• Neers94@lemmygrad.ml
    link
    fedilink
    arrow-up
    15
    ·
    2 years ago

    What your describing is more akin to social democracy. Economic liberalism is free markets, little regulations on private activity, free trade, free commerce, little worker rights or bargaining power and very active private influence in the state. That isn’t really at all comparable to china. The most comparable system to modern china is the Soviet NEP (New economic policy), where private industry is used to absorb foreign investment and Garner greater cooperation with the mostly capitalist global economy. This was dumped by the soviets in favor of “socialism in one country”, a more autarkic model that is much less reliant on foreign trade and cooperation.

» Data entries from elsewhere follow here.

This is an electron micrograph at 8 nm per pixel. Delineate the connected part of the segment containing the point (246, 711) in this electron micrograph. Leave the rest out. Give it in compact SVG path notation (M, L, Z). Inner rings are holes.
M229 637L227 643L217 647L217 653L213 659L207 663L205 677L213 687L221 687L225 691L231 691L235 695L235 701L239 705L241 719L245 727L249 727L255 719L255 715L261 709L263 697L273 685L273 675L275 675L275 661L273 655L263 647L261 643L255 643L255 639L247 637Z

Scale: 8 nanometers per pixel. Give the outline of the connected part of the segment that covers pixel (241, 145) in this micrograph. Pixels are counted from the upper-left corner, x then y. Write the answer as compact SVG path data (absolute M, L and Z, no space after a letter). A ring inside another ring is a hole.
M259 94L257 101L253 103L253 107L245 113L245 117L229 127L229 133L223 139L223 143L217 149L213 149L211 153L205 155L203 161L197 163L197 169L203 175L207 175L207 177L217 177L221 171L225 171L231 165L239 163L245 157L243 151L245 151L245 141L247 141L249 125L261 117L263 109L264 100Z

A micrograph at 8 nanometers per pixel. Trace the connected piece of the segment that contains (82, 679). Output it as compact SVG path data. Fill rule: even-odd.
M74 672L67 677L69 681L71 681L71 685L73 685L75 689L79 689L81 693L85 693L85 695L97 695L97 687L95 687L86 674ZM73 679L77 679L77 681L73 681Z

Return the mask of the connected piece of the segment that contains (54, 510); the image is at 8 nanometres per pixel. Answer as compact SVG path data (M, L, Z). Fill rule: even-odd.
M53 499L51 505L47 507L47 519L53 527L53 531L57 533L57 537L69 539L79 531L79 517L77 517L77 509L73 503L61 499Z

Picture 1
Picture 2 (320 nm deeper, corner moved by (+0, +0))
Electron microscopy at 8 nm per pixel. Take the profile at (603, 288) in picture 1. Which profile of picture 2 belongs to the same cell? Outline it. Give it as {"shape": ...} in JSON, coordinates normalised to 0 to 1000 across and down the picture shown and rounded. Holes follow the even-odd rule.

I’m not going to argue which is better, that’s a long discussion for another day. But this is exactly what path china has taken since deng. China connecting it’s economy to global commerce isn’t economic liberalism. SOEs and private companies are used to absorb foreign investment, and that investment is used to rapidly grow the economy. In a capitalist economically liberal china, that investment would be used to make the private barons richer and would be the sole property of those private barons, at the expense of the rest of the population. Instead, in china, that wealth is used to fund state owned industry and projects, as well as public services. Private industry is just bait, that’s all they are, pawns of the state that exist to bait in investment from foreign conglomerates that would never invest in state owned or state operated industry. Private industry in china is held on an incredibly tight leash, much harsher than any country in the globe that allows the private sector to exist. Private industry is only allowed to operate in a limited amount of fields, and is only allowed to operate in SEZs (special economic zones) designated by the government. This has been very successful for china, and if any self described economic liberals learned about how the Chinese economy operated, they would immediately lambast it as evil communism and would not at all come to the conclusion that capitalism or economic liberalism has been beneficial to china.